Black and Mormon
- Author: Newell G. Bringhurst Darron T. Smith
- Language: English
- Subject: Black people and Mormonism Black people and priesthood (LDS) Black Mormons
- Publisher: University of Illinois Press
- Publication date: 2004
- Publication place: United States
- Pages: 184
- ISBN: 0-252-02947-X

= Black and Mormon =

Book by Newell G. Bringhurst and Darron T. Smith

Black and Mormon is a 2004 book edited, with an introduction, by Newell G. Bringhurst and Darron T. Smith. It is a collection of articles about Black people and Mormonism, race and the LDS priesthood, and the experience of Black Mormons.
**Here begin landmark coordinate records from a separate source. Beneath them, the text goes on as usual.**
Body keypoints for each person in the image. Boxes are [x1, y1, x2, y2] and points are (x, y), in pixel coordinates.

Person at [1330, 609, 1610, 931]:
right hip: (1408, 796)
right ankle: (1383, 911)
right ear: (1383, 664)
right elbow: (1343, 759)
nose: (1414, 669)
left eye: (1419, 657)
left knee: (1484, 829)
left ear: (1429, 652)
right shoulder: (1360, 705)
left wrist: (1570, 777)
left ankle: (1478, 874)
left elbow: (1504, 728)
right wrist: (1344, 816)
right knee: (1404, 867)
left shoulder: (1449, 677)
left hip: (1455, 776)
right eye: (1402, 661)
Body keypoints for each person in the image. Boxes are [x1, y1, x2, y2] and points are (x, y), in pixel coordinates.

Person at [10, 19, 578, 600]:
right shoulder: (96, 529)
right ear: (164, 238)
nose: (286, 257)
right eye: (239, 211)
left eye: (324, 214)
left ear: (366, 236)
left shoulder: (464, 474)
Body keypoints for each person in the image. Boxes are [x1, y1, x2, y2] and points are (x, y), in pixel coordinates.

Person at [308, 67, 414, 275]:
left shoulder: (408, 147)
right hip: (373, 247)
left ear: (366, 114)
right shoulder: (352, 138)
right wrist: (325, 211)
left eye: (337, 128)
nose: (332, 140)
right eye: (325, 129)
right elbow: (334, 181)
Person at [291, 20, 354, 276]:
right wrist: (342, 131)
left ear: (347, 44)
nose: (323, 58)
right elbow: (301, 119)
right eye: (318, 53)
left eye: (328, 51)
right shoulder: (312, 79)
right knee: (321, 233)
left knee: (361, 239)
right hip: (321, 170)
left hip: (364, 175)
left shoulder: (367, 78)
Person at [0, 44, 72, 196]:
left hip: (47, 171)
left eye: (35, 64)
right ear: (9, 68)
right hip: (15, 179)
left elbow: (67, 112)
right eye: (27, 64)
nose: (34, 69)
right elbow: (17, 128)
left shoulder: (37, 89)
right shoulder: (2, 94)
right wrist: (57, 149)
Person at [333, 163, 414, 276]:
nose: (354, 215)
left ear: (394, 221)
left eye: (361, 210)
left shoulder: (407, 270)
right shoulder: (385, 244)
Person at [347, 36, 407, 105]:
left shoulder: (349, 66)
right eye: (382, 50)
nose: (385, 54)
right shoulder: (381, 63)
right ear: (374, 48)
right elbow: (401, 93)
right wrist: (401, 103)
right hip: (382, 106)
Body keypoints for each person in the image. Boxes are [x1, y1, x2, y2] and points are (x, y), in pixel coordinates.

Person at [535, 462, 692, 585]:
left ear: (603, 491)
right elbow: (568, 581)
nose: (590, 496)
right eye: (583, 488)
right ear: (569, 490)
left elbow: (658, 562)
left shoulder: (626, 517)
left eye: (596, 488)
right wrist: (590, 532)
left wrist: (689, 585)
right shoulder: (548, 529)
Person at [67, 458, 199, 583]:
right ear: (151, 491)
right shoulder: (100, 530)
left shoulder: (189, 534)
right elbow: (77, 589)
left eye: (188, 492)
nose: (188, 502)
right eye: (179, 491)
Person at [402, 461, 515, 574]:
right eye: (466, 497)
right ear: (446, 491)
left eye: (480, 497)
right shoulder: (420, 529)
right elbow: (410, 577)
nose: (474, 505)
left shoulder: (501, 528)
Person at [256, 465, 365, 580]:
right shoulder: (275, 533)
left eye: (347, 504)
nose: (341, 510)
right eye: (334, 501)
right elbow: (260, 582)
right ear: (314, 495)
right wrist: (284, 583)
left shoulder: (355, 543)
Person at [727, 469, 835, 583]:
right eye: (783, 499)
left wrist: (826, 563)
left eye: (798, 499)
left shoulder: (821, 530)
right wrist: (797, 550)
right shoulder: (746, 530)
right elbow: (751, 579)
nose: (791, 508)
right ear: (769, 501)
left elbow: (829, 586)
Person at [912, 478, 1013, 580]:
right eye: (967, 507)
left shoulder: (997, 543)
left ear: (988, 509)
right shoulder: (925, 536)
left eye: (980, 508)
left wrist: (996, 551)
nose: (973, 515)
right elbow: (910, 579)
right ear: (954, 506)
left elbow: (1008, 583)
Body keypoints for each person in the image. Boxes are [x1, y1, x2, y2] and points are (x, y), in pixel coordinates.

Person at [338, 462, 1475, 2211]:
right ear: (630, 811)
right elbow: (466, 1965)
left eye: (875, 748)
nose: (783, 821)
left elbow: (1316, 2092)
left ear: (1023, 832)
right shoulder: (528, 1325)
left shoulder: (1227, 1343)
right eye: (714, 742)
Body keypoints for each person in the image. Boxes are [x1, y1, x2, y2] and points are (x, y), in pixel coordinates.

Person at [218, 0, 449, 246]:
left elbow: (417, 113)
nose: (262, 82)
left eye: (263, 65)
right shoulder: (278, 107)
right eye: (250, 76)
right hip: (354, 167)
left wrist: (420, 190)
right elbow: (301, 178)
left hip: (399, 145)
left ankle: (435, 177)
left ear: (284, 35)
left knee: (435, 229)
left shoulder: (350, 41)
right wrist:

The editors claim the Church "needs to forthrightly confront its past history of racial exclusion and discrimination."

==Contents==
1. "The "Missouri Thesis" Revisited: Early Mormonism, Slavery, and the Status of Black People" by Newell G. Bringhurst
2. "The Traditions of Their Fathers: Myth versus Reality in LDS Scriptural Writings" by Alma Allred
3. "Two Perspectives: The Religious Hopes of "Worthy" African American Latter-day Saints before the 1978 Revelation" by Ronald G. Coleman and Darius A. Gray
4. "Spanning the Priesthood Revelation (1978): Two Multigenerational Case Studies" by Jessie L. Embry
5. "Casting Off the "Curse of Cain": The Extent and Limits of Progress since 1978" by Armand L. Mauss
6. "African American Latter-day Saints: A Sociological Perspective" by Cardell K. Jacobson
7. ""How Do Things Look on the Ground?" The LDS African American Community in Atlanta, Georgia" by Ken Driggs
8. "Unpacking Whiteness in Zion: Some Personal Reflections and General Observations" by Darron T. Smith

==Response==
Publishers Weekly called it "one of the most far-reaching studies of black Mormons to date."